Text section
****
In the winter of 1975 I had graduated from college with a degree in English, a wife, and two children, and was on my knees selling shoes to fussy old women and bratty kids. “Please, God—give me something else to do?”

Then, one Sunday morning while reading the Birmingham News I came across an article about a soon-to-open authentic French Bakery in Memphis Tennessee. It was owned by a French man, and would be headed by two accomplished French trained Chefs. All methods and recipes would be French. Even the brick baking oven had been shipped over from Paris.

The article said they were looking for help. I thought to myself ‘What a cool job. I could do that. After all, I had worked on and off during high school in wholesale bakeries—loading ovens, bagging thousands of loaves of bread, dumping doughs into large troughs, frying donuts—I even drove bread delivery trucks. I knew all about bakeries.’ With that, I qualified myself as a scratch French baker!
****
Listed entries
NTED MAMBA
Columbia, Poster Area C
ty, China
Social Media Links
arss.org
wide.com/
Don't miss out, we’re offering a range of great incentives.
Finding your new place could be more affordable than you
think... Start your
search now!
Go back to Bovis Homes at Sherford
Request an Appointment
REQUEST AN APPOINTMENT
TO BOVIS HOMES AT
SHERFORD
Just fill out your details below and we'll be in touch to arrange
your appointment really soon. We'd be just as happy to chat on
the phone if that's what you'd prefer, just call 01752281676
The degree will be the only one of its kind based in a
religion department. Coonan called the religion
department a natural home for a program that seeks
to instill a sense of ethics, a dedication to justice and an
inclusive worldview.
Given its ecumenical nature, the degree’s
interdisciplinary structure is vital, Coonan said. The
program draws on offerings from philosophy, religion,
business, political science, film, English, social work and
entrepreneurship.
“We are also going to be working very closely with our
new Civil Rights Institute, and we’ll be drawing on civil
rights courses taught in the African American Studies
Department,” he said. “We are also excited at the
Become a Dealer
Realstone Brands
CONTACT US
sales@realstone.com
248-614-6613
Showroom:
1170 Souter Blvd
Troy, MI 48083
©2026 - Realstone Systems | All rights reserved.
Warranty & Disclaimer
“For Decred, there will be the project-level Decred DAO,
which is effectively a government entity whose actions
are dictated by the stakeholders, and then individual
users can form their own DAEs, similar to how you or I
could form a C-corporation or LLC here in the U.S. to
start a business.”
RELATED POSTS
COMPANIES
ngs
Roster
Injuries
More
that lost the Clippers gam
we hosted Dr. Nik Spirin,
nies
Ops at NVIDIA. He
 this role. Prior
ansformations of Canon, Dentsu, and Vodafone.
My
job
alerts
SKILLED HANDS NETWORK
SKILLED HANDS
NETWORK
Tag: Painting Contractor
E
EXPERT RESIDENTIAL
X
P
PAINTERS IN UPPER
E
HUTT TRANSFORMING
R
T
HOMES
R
****
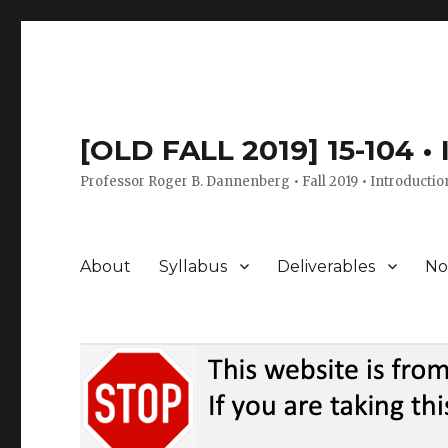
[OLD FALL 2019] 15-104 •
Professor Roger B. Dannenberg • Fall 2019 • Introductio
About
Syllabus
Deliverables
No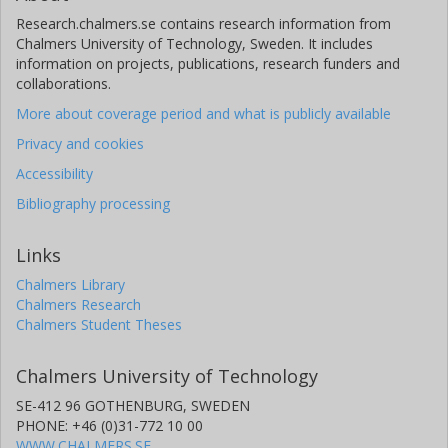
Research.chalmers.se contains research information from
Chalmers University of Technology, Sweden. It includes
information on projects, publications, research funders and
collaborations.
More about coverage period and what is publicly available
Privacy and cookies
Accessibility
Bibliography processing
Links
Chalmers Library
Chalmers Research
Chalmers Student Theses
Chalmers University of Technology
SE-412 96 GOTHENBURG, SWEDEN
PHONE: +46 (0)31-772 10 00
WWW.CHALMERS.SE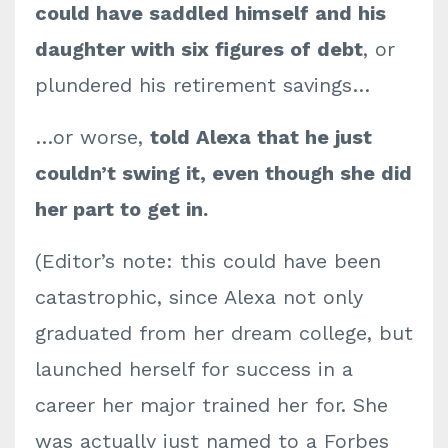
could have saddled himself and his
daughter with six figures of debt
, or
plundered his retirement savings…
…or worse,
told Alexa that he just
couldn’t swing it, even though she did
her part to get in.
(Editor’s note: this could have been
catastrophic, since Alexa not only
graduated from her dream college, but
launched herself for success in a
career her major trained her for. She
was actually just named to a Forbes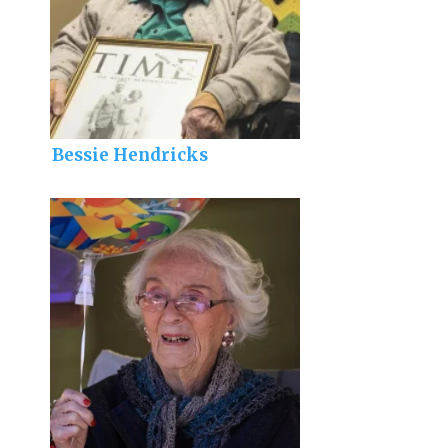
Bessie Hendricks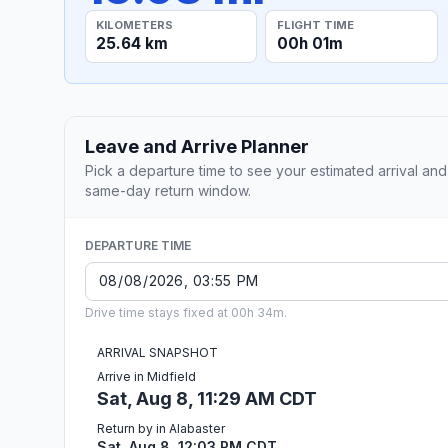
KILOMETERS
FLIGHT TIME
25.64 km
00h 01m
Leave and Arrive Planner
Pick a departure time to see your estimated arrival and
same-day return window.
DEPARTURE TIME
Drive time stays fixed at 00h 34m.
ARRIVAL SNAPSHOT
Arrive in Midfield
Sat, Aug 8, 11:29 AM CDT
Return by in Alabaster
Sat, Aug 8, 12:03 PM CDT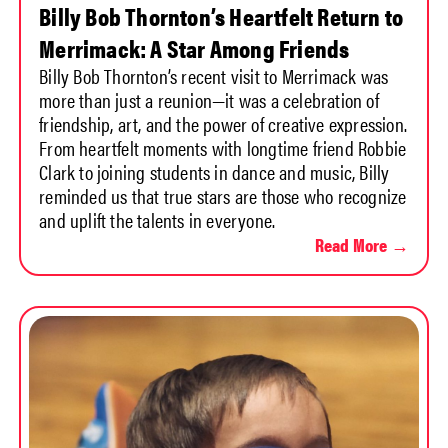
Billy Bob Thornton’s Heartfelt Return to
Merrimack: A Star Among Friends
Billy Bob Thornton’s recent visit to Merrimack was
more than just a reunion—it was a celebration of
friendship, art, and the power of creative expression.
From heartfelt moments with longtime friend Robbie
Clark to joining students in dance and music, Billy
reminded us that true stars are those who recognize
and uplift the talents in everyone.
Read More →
****
Study questions
1. In the passage about the French bakery, list every wholesale bakery task named between the two dashes in the sentence describing the narrator's high school work.
2. Transcribe word for word the part of the passage about the French bakery that opens with the words containing "Then, one Sunday" and closes with "over from Paris.".

Answers by task
1.
- loading ovens
- bagging thousands of loaves of bread
- dumping doughs into large troughs
- frying donuts

2.
Then, one Sunday morning while reading the Birmingham News I came across an article about a soon-to-open authentic French Bakery in Memphis Tennessee. It was owned by a French man, and would be headed by two accomplished French trained Chefs. All methods and recipes would be French. Even the brick baking oven had been shipped over from Paris.